In 1946, Nazimuddin was elected a member of the Central Legislative Assembly in New Delhi and was appointed Deputy Leader of Opposition. That showed the trust and confidence bestowed on him by the Quaid-i-Azam at that very critical stage. The nation and the leaders of the Muslim League did not forget his sincerity to the cause of the Muslims of India and to the Muslim League.
Within the formation of Pakistan he became an important part of the early governments. He was appointed Chief Minister of East Bengal after the creation of Pakistan on 14 August 1947. In the contest for leadership, Nazimuddin was supported against Suhrawardy by the Central League leadership, because of Suhrawardy’s involvement with the united Bengal movement, and his association with Gandhi.
On two different and hard situations for the country Nazimuddin was called upon unanimously to serve the nation. First, on the occasion of the passing away of the Quaid-i-Azam in 1948, he was considered by everybody to be the most suitable person to occupy the office of the Governor General of Pakistan. He accepted the office as a challenge and became the second Governor General of the country.
The position was largely ceremonial, and executive power rested with the Prime Minister, but he performed his role as constitutional Governor General with dignity. and propriety. When after the assassination of Liaquat Ali Khan in 1951, the cabinet members unanimously invited Nazimuddin to take over as Prime Minister.
Later, he was also elected a member of Pakistan Constituent Assembly as well as the President of Muslim League. He commanded the respect and enjoyed the confidence as Prime Minister, yet on 17 April, 1953 was dismissed in clear violation of the constitution by Governor General Ghulam Mohammad the civil-military bureaucracy. The unconstitutional and undemocratic dismissal of Nazimuddin as Prime Minister of Pakistan was a serious blow to the development of democracy in Pakistan.
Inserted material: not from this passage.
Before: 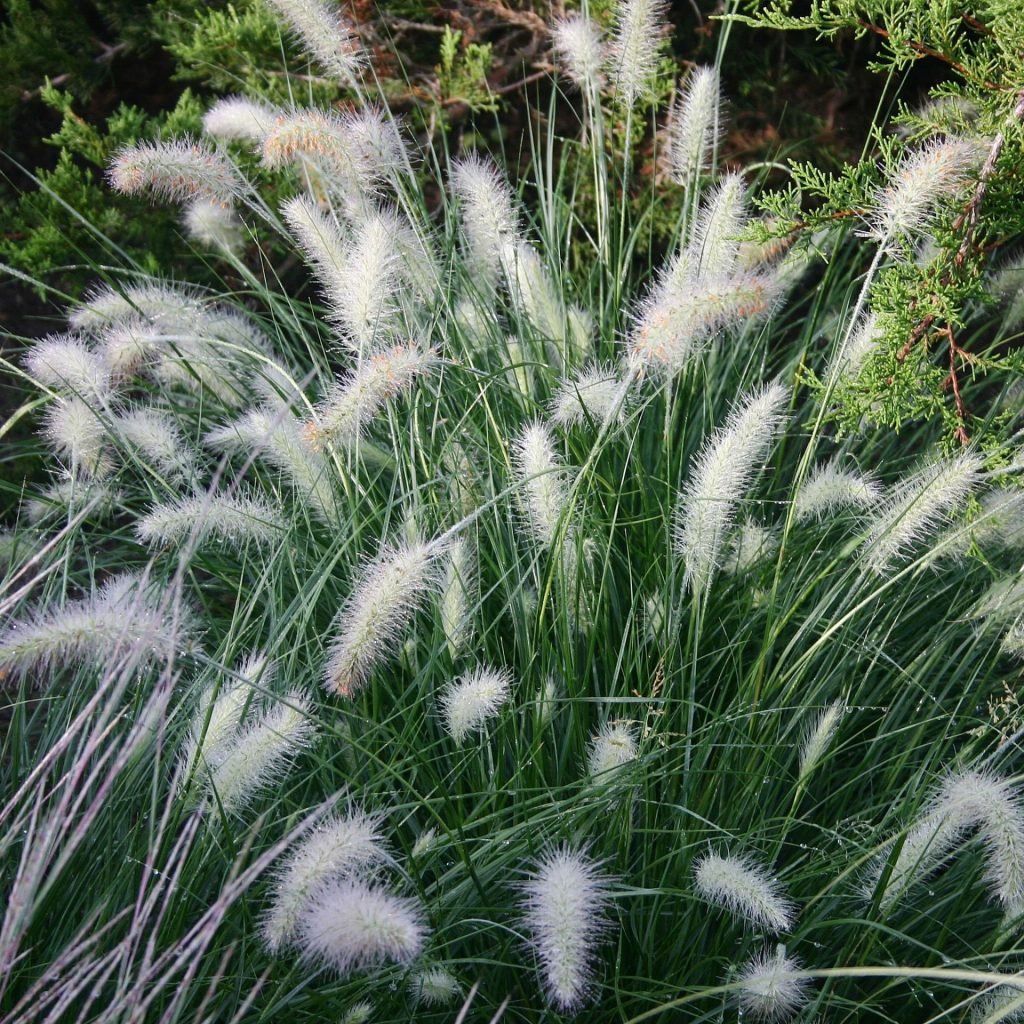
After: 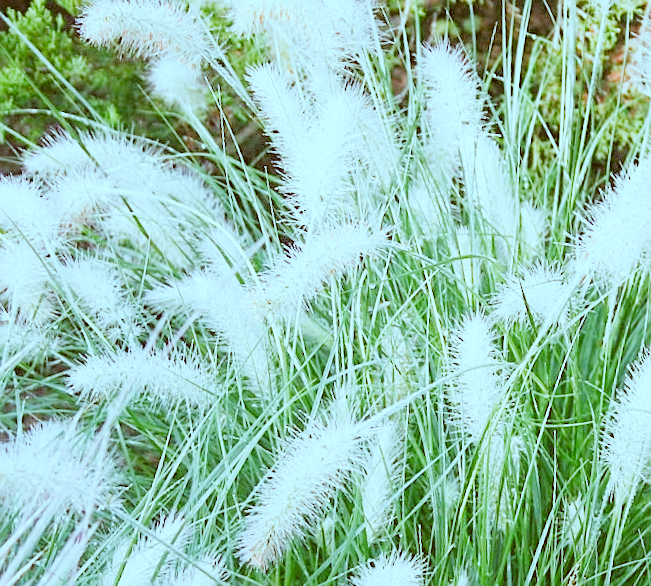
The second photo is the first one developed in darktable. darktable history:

In June 1953, Nazimuddin resigned from the post of the President ship of Muslim League and kept himself aloof from active politics, and stayed at peaceful vicinity of his daughter’s home. In 1958 he was awarded by the title of Nishan-i-Pakistan.
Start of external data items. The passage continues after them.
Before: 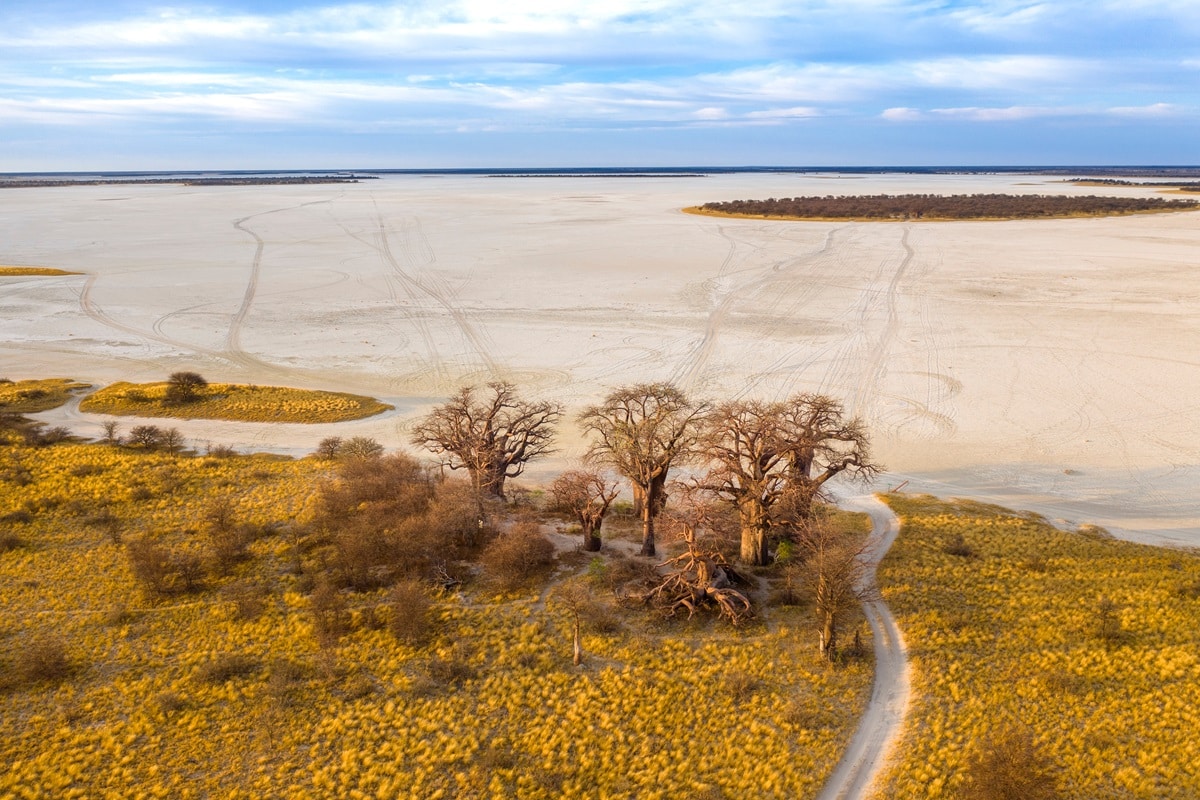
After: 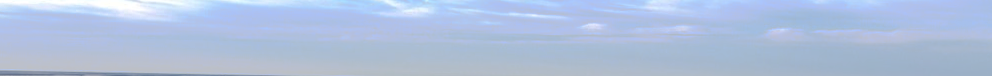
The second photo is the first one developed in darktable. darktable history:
crop and rotate: left 9.644%, top 9.491%, right 6.021%, bottom 80.509%
rotate and perspective: rotation 1.57°, crop left 0.018, crop right 0.982, crop top 0.039, crop bottom 0.961
tone curve: curves: ch0 [(0, 0) (0.003, 0.439) (0.011, 0.439) (0.025, 0.439) (0.044, 0.439) (0.069, 0.439) (0.1, 0.439) (0.136, 0.44) (0.177, 0.444) (0.224, 0.45) (0.277, 0.462) (0.335, 0.487) (0.399, 0.528) (0.468, 0.577) (0.543, 0.621) (0.623, 0.669) (0.709, 0.715) (0.801, 0.764) (0.898, 0.804) (1, 1)], preserve colors none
He refrained himself from politics and led a life of retirement until 1962. But, in 1963 he returned to politics and became the President of Pakistan Council Muslim League. He devoted his energies for the revitalization of Muslim League. He was a great patriot; he strongly resisted the secessionist tendencies in East Pakistan at the cost of his own popularity.
History will remember him as a gentleman and a man of virtue though not great. His loyalty to his political masters and his birth in the Nawab’s Family of Dhaka, were the elements of his success.
He was not morally corrupt and power hungry, he never aspired or conspired for power, it always bestowed upon him as a reward of his loyalty and sincerity, while, his political rivals used every foul means to grasp power. In human qualities of piety, honesty and dignity, he was outstanding. In 1950 he declared “Pakistan would remain incomplete until the whole of Kashmir is liberated”.
Khawaja Nazimuddin was appointed a Companion of the Order of the Indian Empire in 1926, and was knighted in 1934 by the King-Emperor, George V, when he was appointed a Knight Commander of the Order of the Indian Empire (KCIE).After a long illness, Khawaja Nazimuddin died on 22 October, 1964 at the age of 70, and was given a state funeral.